**Task objective**
Your answer must be an exact copy of the records below, minus any images.

**Dataset**
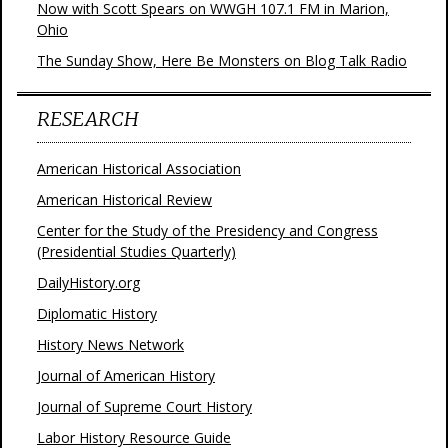
Now with Scott Spears on WWGH 107.1 FM in Marion,
Ohio
The Sunday Show, Here Be Monsters on Blog Talk Radio
RESEARCH
American Historical Association
American Historical Review
Center for the Study of the Presidency and Congress
(Presidential Studies Quarterly)
DailyHistory.org
Diplomatic History
History News Network
Journal of American History
Journal of Supreme Court History
Labor History Resource Guide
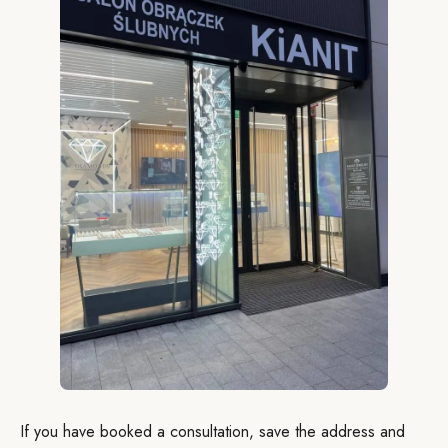
If you have booked a consultation, save the address and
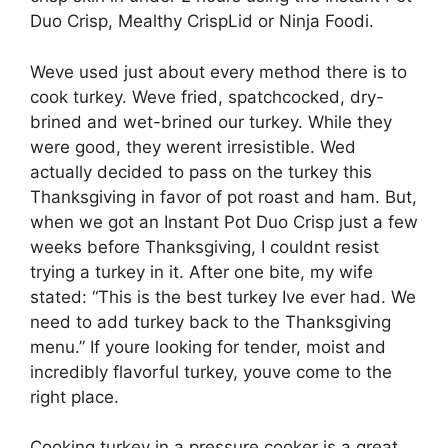
Duo Crisp, Mealthy CrispLid or Ninja Foodi.
Weve used just about every method there is to
cook turkey. Weve fried, spatchcocked, dry-
brined and wet-brined our turkey. While they
were good, they werent irresistible. Wed
actually decided to pass on the turkey this
Thanksgiving in favor of pot roast and ham. But,
when we got an Instant Pot Duo Crisp
just a few
weeks before Thanksgiving, I couldnt resist
trying a turkey in it. After one bite, my wife
stated: “This is the best turkey Ive ever had. We
need to add turkey back to the Thanksgiving
menu.” If youre looking for tender, moist and
incredibly flavorful turkey, youve come to the
right place.
Cooking turkey in a pressure cooker is a great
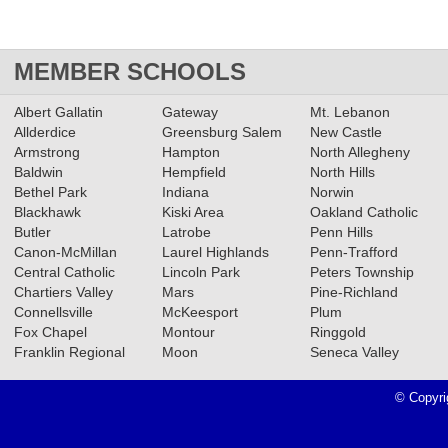
MEMBER SCHOOLS
Albert Gallatin
Gateway
Mt. Lebanon
Allderdice
Greensburg Salem
New Castle
Armstrong
Hampton
North Allegheny
Baldwin
Hempfield
North Hills
Bethel Park
Indiana
Norwin
Blackhawk
Kiski Area
Oakland Catholic
Butler
Latrobe
Penn Hills
Canon-McMillan
Laurel Highlands
Penn-Trafford
Central Catholic
Lincoln Park
Peters Township
Chartiers Valley
Mars
Pine-Richland
Connellsville
McKeesport
Plum
Fox Chapel
Montour
Ringgold
Franklin Regional
Moon
Seneca Valley
© Copyri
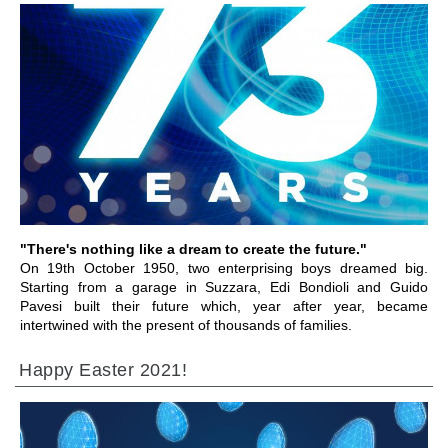
IR A LA SECCIÓN
"There's nothing like a dream to create the future."
On 19th October 1950, two enterprising boys dreamed big.
Starting from a garage in Suzzara, Edi Bondioli and Guido
Pavesi built their future which, year after year, became
intertwined with the present of thousands of families.
Happy Easter 2021!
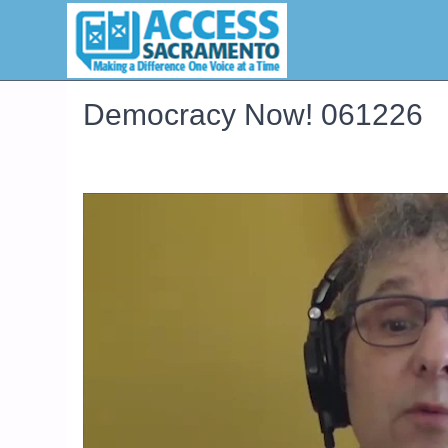
Democracy Now! 061226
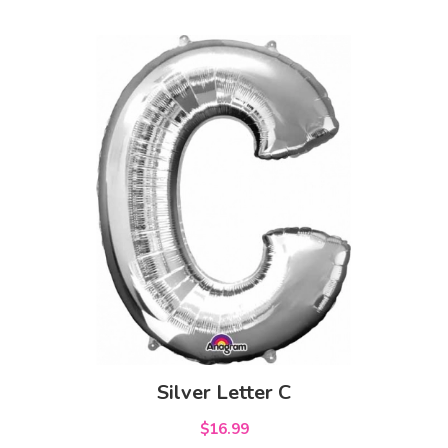
Silver Letter C
$16.99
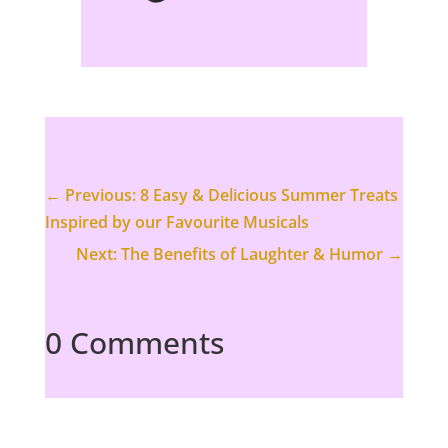
←
Previous: 8 Easy & Delicious Summer Treats
Inspired by our Favourite Musicals
Next: The Benefits of Laughter & Humor
→
0 Comments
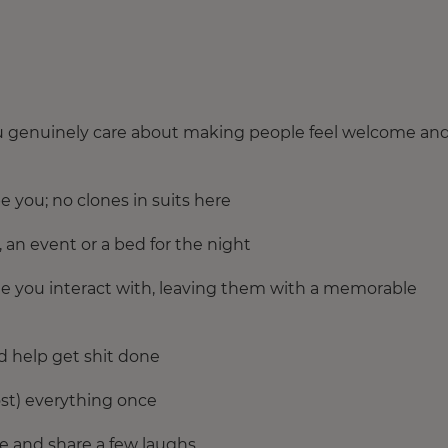
you genuinely care about making people feel welcome an
e you; no clones in suits here
, an event or a bed for the night
ple you interact with, leaving them with a memorable
d help get shit done
ost) everything once
me and share a few laughs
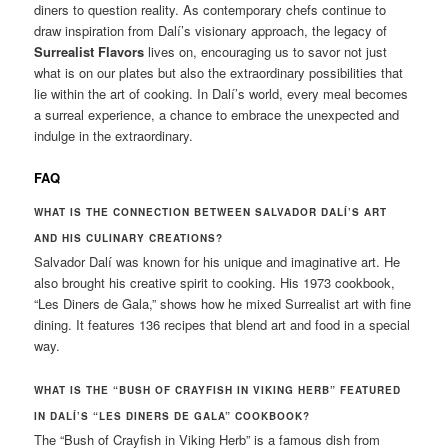
diners to question reality. As contemporary chefs continue to
draw inspiration from Dalí’s visionary approach, the legacy of
Surrealist Flavors
lives on, encouraging us to savor not just
what is on our plates but also the extraordinary possibilities that
lie within the art of cooking. In Dalí’s world, every meal becomes
a surreal experience, a chance to embrace the unexpected and
indulge in the extraordinary.
FAQ
WHAT IS THE CONNECTION BETWEEN SALVADOR DALÍ’S ART
AND HIS CULINARY CREATIONS?
Salvador Dalí was known for his unique and imaginative art. He
also brought his creative spirit to cooking. His 1973 cookbook,
“Les Diners de Gala,” shows how he mixed Surrealist art with fine
dining. It features 136 recipes that blend art and food in a special
way.
WHAT IS THE “BUSH OF CRAYFISH IN VIKING HERB” FEATURED
IN DALÍ’S “LES DINERS DE GALA” COOKBOOK?
The “Bush of Crayfish in Viking Herb” is a famous dish from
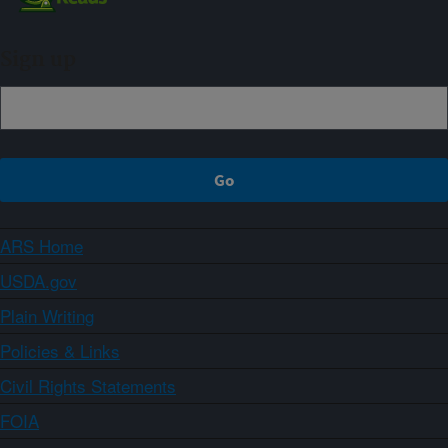
Sign up
ARS Home
USDA.gov
Plain Writing
Policies & Links
Civil Rights Statements
FOIA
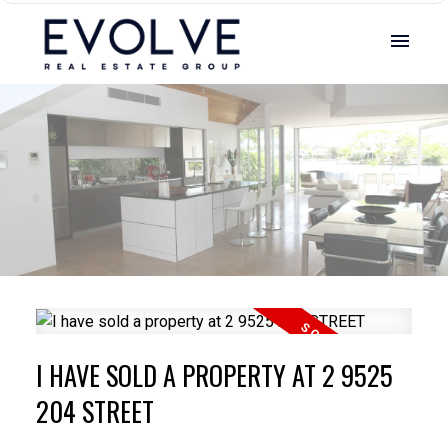
I HAVE SOLD A PROPERTY AT 2 9525
204 STREET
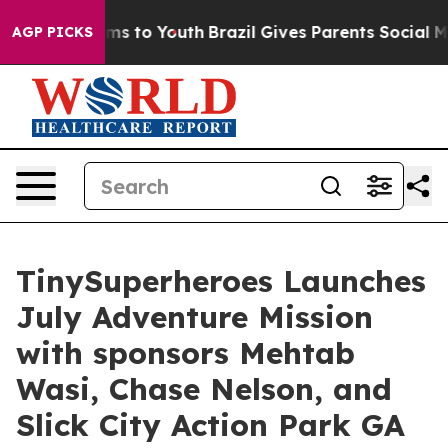
Abate Harms to Youth
Brazil Gives Parents Social Media
AGP PICKS
TinySuperheroes Launches
July Adventure Mission
with sponsors Mehtab
Wasi, Chase Nelson, and
Slick City Action Park GA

**Written response**
Now with Scott Spears on WWGH 107.1 FM in Marion,
Ohio
The Sunday Show, Here Be Monsters on Blog Talk Radio
RESEARCH
American Historical Association
American Historical Review
Center for the Study of the Presidency and Congress
(Presidential Studies Quarterly)
DailyHistory.org
Diplomatic History
History News Network
Journal of American History
Journal of Supreme Court History
Labor History Resource Guide
If you have booked a consultation, save the address and
Duo Crisp, Mealthy CrispLid or Ninja Foodi.
Weve used just about every method there is to
cook turkey. Weve fried, spatchcocked, dry-
brined and wet-brined our turkey. While they
were good, they werent irresistible. Wed
actually decided to pass on the turkey this
Thanksgiving in favor of pot roast and ham. But,
when we got an Instant Pot Duo Crisp
just a few
weeks before Thanksgiving, I couldnt resist
trying a turkey in it. After one bite, my wife
stated: “This is the best turkey Ive ever had. We
need to add turkey back to the Thanksgiving
menu.” If youre looking for tender, moist and
incredibly flavorful turkey, youve come to the
right place.
Cooking turkey in a pressure cooker is a great
MEMBER SCHOOLS
Albert Gallatin
Gateway
Mt. Lebanon
Allderdice
Greensburg Salem
New Castle
Armstrong
Hampton
North Allegheny
Baldwin
Hempfield
North Hills
Bethel Park
Indiana
Norwin
Blackhawk
Kiski Area
Oakland Catholic
Butler
Latrobe
Penn Hills
Canon-McMillan
Laurel Highlands
Penn-Trafford
Central Catholic
Lincoln Park
Peters Township
Chartiers Valley
Mars
Pine-Richland
Connellsville
McKeesport
Plum
Fox Chapel
Montour
Ringgold
Franklin Regional
Moon
Seneca Valley
© Copyri
IR A LA SECCIÓN
"There's nothing like a dream to create the future."
On 19th October 1950, two enterprising boys dreamed big.
Starting from a garage in Suzzara, Edi Bondioli and Guido
Pavesi built their future which, year after year, became
intertwined with the present of thousands of families.
Happy Easter 2021!
Democracy Now! 061226
Silver Letter C
$16.99
←
Previous: 8 Easy & Delicious Summer Treats
Inspired by our Favourite Musicals
Next: The Benefits of Laughter & Humor
→
0 Comments
you genuinely care about making people feel welcome an
e you; no clones in suits here
, an event or a bed for the night
ple you interact with, leaving them with a memorable
d help get shit done
ost) everything once
me and share a few laughs
diners to question reality. As contemporary chefs continue to
draw inspiration from Dalí’s visionary approach, the legacy of
Surrealist Flavors
lives on, encouraging us to savor not just
what is on our plates but also the extraordinary possibilities that
lie within the art of cooking. In Dalí’s world, every meal becomes
a surreal experience, a chance to embrace the unexpected and
indulge in the extraordinary.
FAQ
WHAT IS THE CONNECTION BETWEEN SALVADOR DALÍ’S ART
AND HIS CULINARY CREATIONS?
Salvador Dalí was known for his unique and imaginative art. He
also brought his creative spirit to cooking. His 1973 cookbook,
“Les Diners de Gala,” shows how he mixed Surrealist art with fine
dining. It features 136 recipes that blend art and food in a special
way.
WHAT IS THE “BUSH OF CRAYFISH IN VIKING HERB” FEATURED
IN DALÍ’S “LES DINERS DE GALA” COOKBOOK?
The “Bush of Crayfish in Viking Herb” is a famous dish from
Sign up
ARS Home
USDA.gov
Plain Writing
Policies & Links
Civil Rights Statements
FOIA
I HAVE SOLD A PROPERTY AT 2 9525
204 STREET
Abate Harms to Youth
Brazil Gives Parents Social Media
AGP PICKS
TinySuperheroes Launches
July Adventure Mission
with sponsors Mehtab
Wasi, Chase Nelson, and
Slick City Action Park GA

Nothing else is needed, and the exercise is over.